==== Document text

Reflex was appointed sole and exclusive dealer of the products in the State
(and in Northern Ireland). The distributor was not to deal in competing goods,
except where necessary to supply competing IBM goods in preference to the
supplier's products. The distributor was not to seek end-users, or to supply or
install the products, or to establish any branch or depot, or enter into third
party maintenance agreements, outside the territory. Minimum purchase
requirements were specified. The distributor was obliged to promote sales,
engage in advertising, provide maintenance staff and undertake maintenance, to
keep records, and was to sell under trademarks. The distributor was not to sell
other products without permission, and was to sell the products as principal,
not as agent. The supplier agreed to safeguard the distributor's rights,
including preventing the infringement of those rights by other distributors and
agents of the supplier. The distributor was to accept the supplier's orders for
the products for onward sale to end users, and the supplier was entitled to
accept or reject each order. The price payable by the distributor was in
Schedule 1 of the agreement, and an invoice in respect of products sold was to
be delivered to the distributor at the time the products were delivered. The
distributor was to pay the supplier a percentage of its then current list
maintenance price each month for each machine installed. In Schedule 2, it was
specified that the distributor should pay the supplier 50% of the maintenance
price each month. The agreement was deemed to take effect from 7 April 1991,
for an initial period of three years, and thereafter from year to year, subject
to six months' notice. By letter of 7 February 1994, Reflex informed the
Authority that the agreement had been terminated on or about 31 May 1993.
Assessment.
(a) Section
4(1).
6.
Section
4(1) of the
Competition Act states that "all agreements between undertakings,
decisions by associations of undertakings and concerted practices which have as
their object or effect the prevention, restriction or distortion of competition
in trade in any goods or services in the State or in any part of the State are
prohibited and void."

========

_Required tasks_
#1 In the passage on the distribution agreement, what percentage of the maintenance price does Schedule 2 require the distributor to pay the supplier each month?
#2 Pick up the passage on the distribution agreement after its final sentence and write the next part of its assessment.

==== Stored data

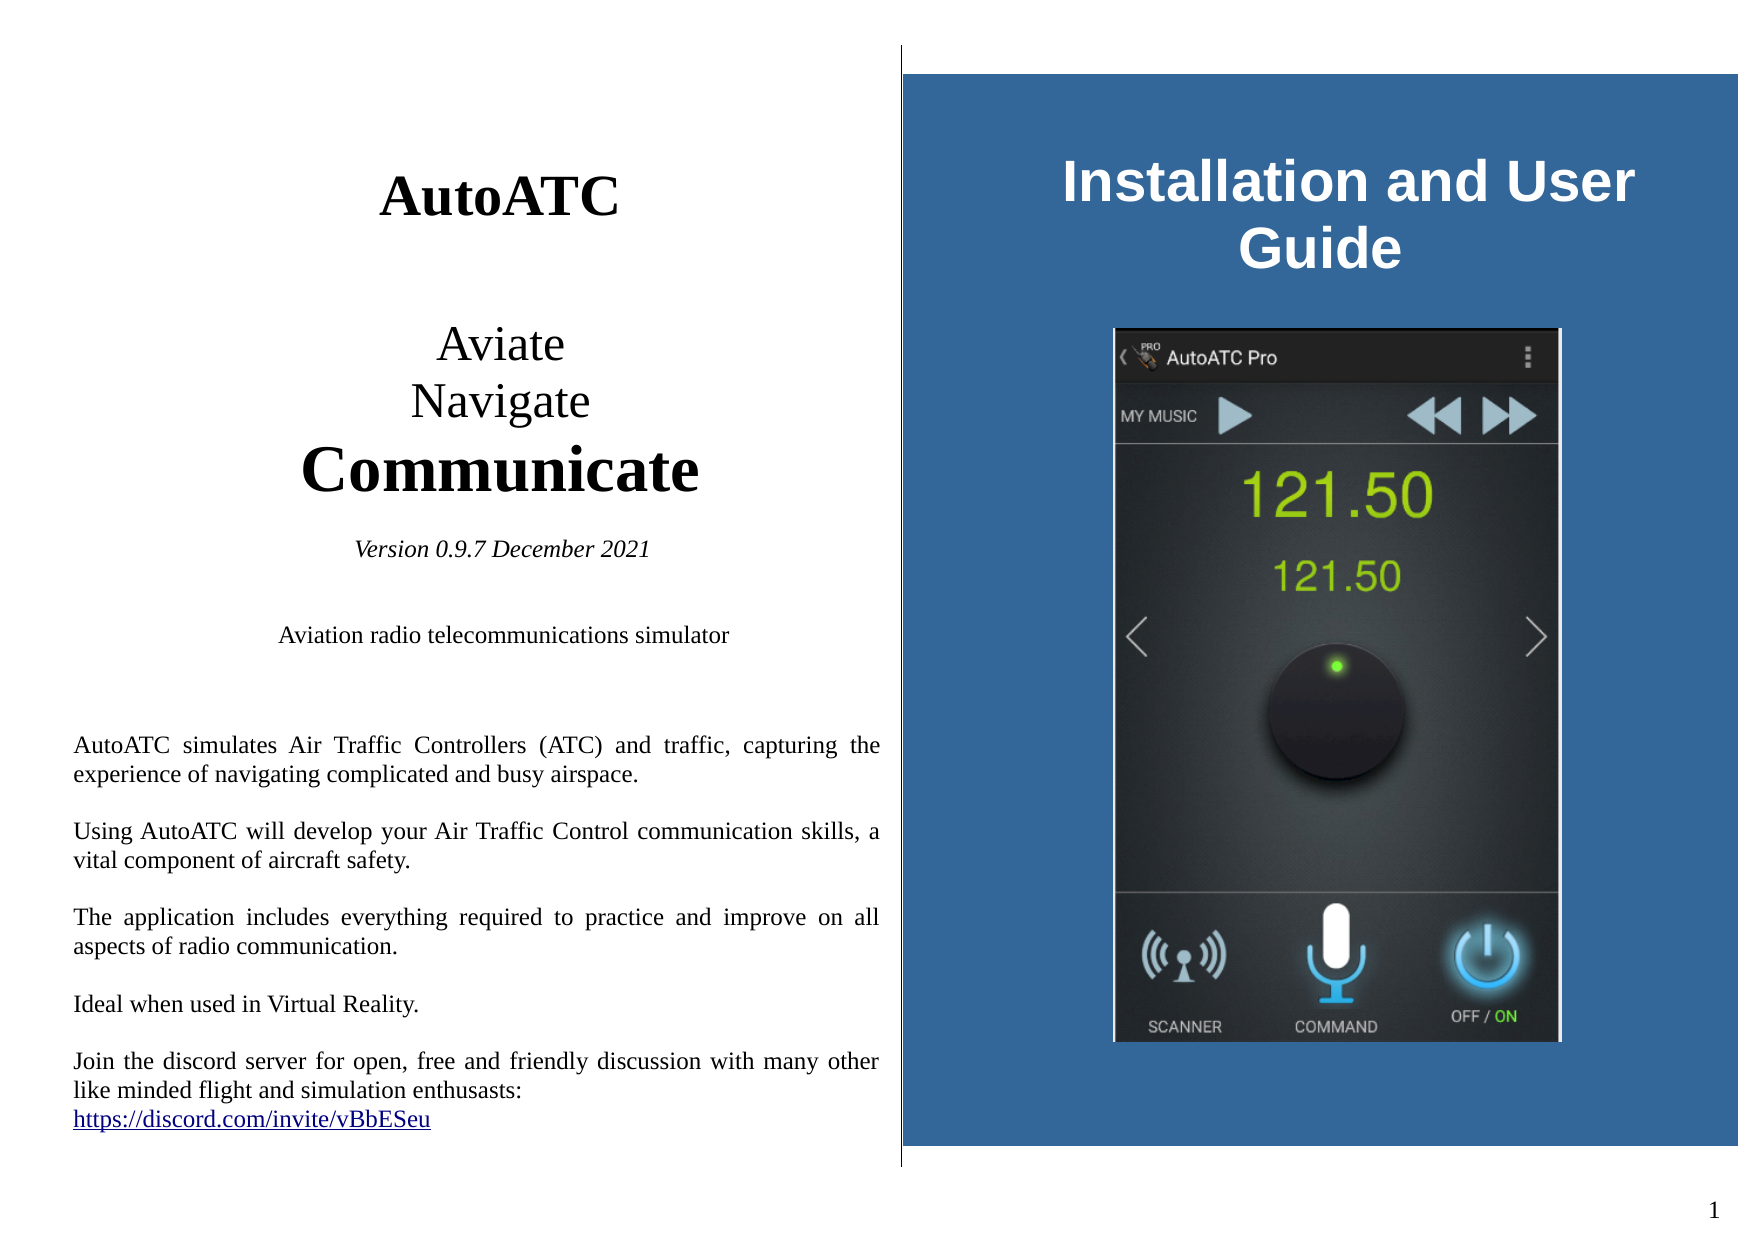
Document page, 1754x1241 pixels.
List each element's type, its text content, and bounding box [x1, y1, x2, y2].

text The application includes everything required to practice and improve on all aspects of radio communication. [73, 902, 881, 960]
text Navigate [73, 371, 898, 429]
text Join the discord server for open, free and friendly discussion with many other like minded flight and simulation enthusasts: [73, 1046, 881, 1104]
text Ideal when used in Virtual Reality. [73, 989, 881, 1017]
text https://discord.com/invite/vBbESeu [73, 1104, 881, 1132]
text Aviate [73, 314, 898, 371]
text Version 0.9.7 December 2021 [108, 534, 898, 563]
text Aviation radio telecommunications simulator [108, 620, 898, 649]
title Installation and User Guide [921, 147, 1720, 281]
text AutoATC [73, 160, 898, 227]
text Using AutoATC will develop your Air Traffic Control communication skills, a vital component of aircraft safety. [73, 816, 881, 874]
text AutoATC simulates Air Traffic Controllers (ATC) and traffic, capturing the experience of navigating complicated and busy airspace. [73, 730, 881, 787]
picture [1113, 328, 1562, 1042]
text Communicate [73, 429, 898, 505]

========

_The answers_
#1 50% of the maintenance price each month.

#2
(b) The
undertakings and the agreement.
7.
Section
3(1) of the
Competition Act defines an undertaking as "a person being an
individual, a body corporate or an unincorporated body of persons engaged for
gain in the production, supply or distribution of goods or the provision of a
service." Reflex is engaged in the distribution of goods for gain, and Storage
Technology is engaged in the sale and maintenance of goods for gain, and they
are therefore undertakings within the meaning of
the Act. The arrangement was
an agreement between undertakings.
(c) Applicability
of Section 4(1).
8. The
Authority considers that an exclusive distribution agreement such as that
between Reflex and Storage Technology offends against
Section 4(1) of
the Act,
for the reasons stated in its category licence for exclusive distribution
agreements (Decision No. 144 of 5 November 1993, para. 14).
(d) Applicability
of Section 4(2).
9. Under
Section 4(2), the Competition Authority may grant a licence in the case of any
agreement or category of agreements which offends against
Section 4(1) but
which, "having regard to all relevant market conditions, contributes to
improving the production of goods or provision of services or to promoting
technical or economic progress, while allowing consumers a fair share of the
resulting benefit and which does not -
(i) impose
on the undertakings concerned terms which are not indispensable to the
attainment of those objectives;
(ii) afford
undertakings the possibility of eliminating competition in respect of a
substantial part of the products or services in question."
10.
Section
7(3) of
the Act provides that no licence or certificate may be granted until an
agreement has been notified. It goes on to provide that "any such licence may
in the case of an agreement, decision or concerted practice to which subsection
(1) applies be made retrospective to the date of notification under that
subsection."
Section 7(1) provides for the notification of agreements which
come into existence after the commencement of
Section 4(1), i.e. after 1
October 1991. The present arrangement was in existence prior to that date and
was notified under
Section 7(2). The notified agreement expired on or about 31
May 1993. Consequently a licence cannot be made retrospective in this case even
if the conditions for the grant of a licence were satisfied. In this instance
it appears to the Authority that:
(a) the
supplier agreeing to safeguard the distributor's rights conferred absolute
territorial protection on the distributor;
(b) the
distributor accepting the supplier's orders, and the supplier being entitled to
accept or reject orders, limited the freedom of the distributor to choose his
own customers; and
(c) the
delivery of the invoice to the distributor, and payment of 50% of the list
maintenance price restricted the freedom of the distributor to set his own
prices.
These
restrictions would not have satisfied the requirements of
the
category licence for exclusive distribution agreements nor would they have
satisfied the conditions of
Section 4(2).
The
Decision.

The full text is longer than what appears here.